SUPPLIED TEXT
· · · · ·

Posted in Articles, Book/Video Reviews, Law, Media Archive, Social Science, United States on 2011-07-02 19:33Z by Steven

Book Review Essay – The Legacy of Jim Crow: The Enduring Taboo of Black-White Romance

Texas Law Review
Volume 84, Number 3 (February 2006)
pages 739-766

Kevin R. Johnson, Dean and Mabie-Apallas Professor of Public Interest Law and Chicana/o Studies
Univesity of California, Davis

Dear Senator: A Memoir by the Daughter of Strom Thurmond. By Essie Mae Washington-Williams & William Stadiem. New York: Regan Books, 2005. Pp. 223.

Unforgivalbe Blackness: The Rise and Fall of Jack Johnson. By Geoffrey C. Ward. New York: Knopf, 2004. Pp. xi, 492.

Over the last one hundred years, racial equality has made momentous strides in the United States. State-enforced segregation ended. Slowly but surely, the nation dismantled Jim Crow. As part of that dismantling, the Supreme Court struck down bans on interracial marriage, which were popular in many states.

Interracial relationships have increased dramatically over the last fifty years. In 2006, they meet with much greater acceptance than they did in 1950, especially in the nation’s major urban centers. The United States has begun to grapple with the issues related to interracial intimacy, such as the increasing number of mixed-race people and the controversy over transracial adoption, two topics that would have been wholly unnecessary to mention, much less analyze, just years ago. Ultimately, by transforming notions of race and races, racial mixture promises to transform the entire civil rights agenda in the United States.

· · · · ·

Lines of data
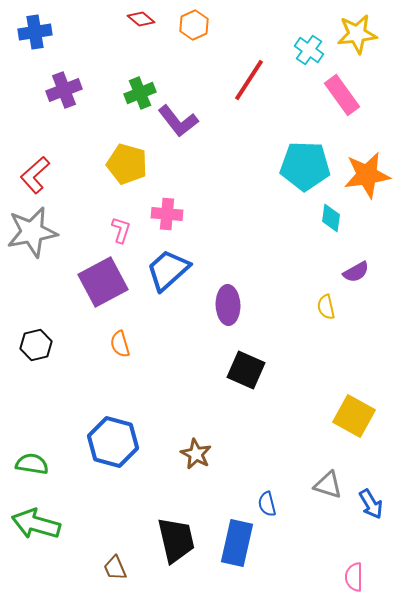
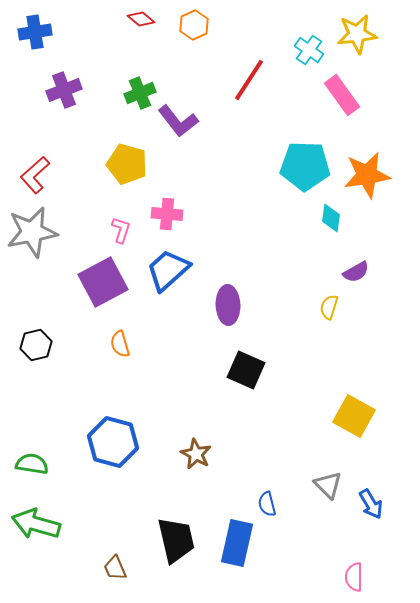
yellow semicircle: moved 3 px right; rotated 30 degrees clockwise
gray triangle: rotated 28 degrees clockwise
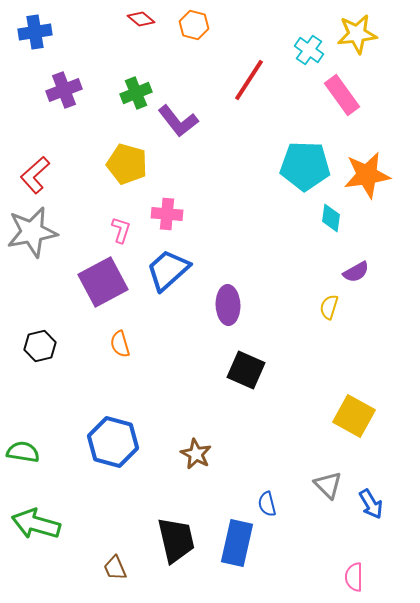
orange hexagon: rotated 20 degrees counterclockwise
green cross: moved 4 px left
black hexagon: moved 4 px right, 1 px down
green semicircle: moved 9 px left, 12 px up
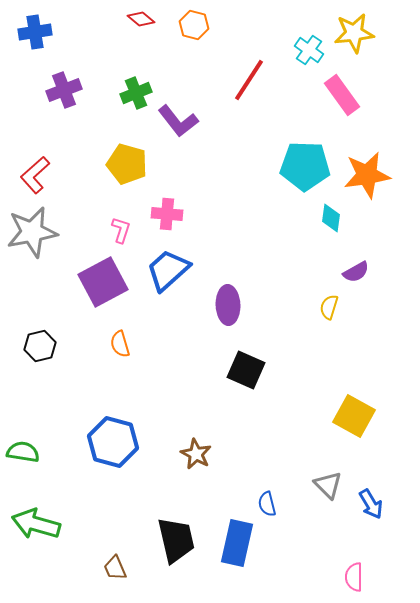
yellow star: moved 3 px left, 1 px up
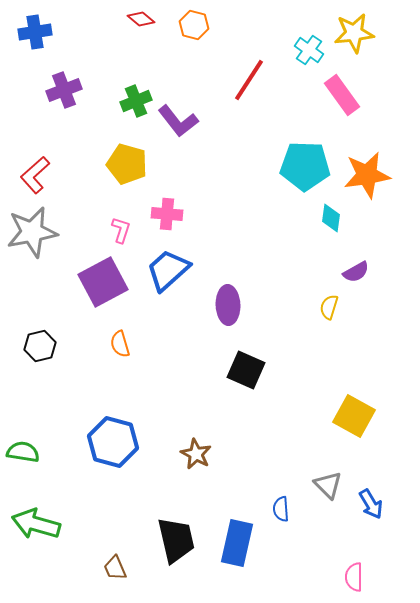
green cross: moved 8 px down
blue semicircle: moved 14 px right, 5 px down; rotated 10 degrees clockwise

· · · · ·

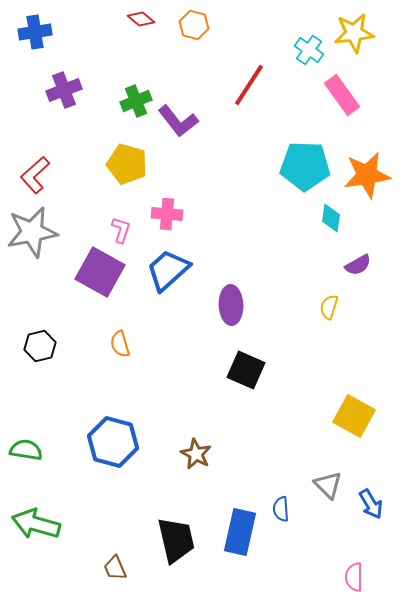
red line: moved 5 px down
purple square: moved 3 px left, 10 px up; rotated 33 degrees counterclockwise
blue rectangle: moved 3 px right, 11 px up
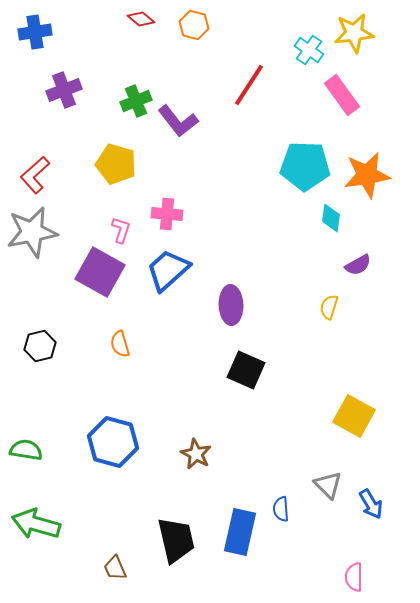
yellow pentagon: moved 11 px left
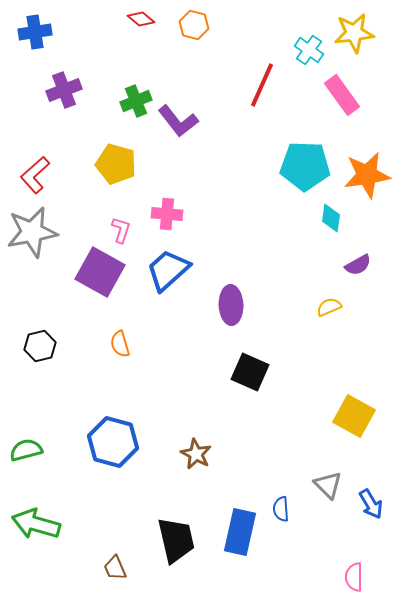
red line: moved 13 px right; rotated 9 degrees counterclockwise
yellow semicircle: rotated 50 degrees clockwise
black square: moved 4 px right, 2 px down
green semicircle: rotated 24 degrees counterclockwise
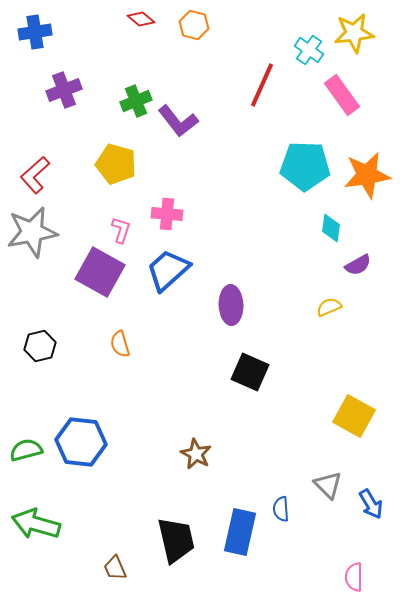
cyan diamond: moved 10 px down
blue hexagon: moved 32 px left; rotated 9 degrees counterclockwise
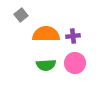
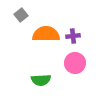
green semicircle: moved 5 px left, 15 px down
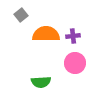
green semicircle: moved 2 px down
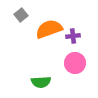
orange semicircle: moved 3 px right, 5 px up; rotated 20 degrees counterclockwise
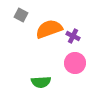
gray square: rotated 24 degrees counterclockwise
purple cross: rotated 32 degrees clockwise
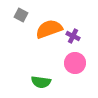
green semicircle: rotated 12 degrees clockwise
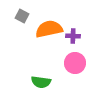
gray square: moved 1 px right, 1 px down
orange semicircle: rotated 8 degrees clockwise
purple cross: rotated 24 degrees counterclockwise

· · · · ·

WRITTEN TASK A
Which categories does the opening line of the review essay on Black-White romance list the post under?
WRITTEN TASK B
Reproduce everything in the review essay on Black-White romance from "Posted in Articles, Book/Video" down to "2005. Pp. 223.".

COMPLETE RESPONSE A
Articles, Book/Video Reviews, Law, Media Archive, Social Science, United States

COMPLETE RESPONSE B
Posted in Articles, Book/Video Reviews, Law, Media Archive, Social Science, United States on 2011-07-02 19:33Z by Steven

Book Review Essay – The Legacy of Jim Crow: The Enduring Taboo of Black-White Romance

Texas Law Review
Volume 84, Number 3 (February 2006)
pages 739-766

Kevin R. Johnson, Dean and Mabie-Apallas Professor of Public Interest Law and Chicana/o Studies
Univesity of California, Davis

Dear Senator: A Memoir by the Daughter of Strom Thurmond. By Essie Mae Washington-Williams & William Stadiem. New York: Regan Books, 2005. Pp. 223.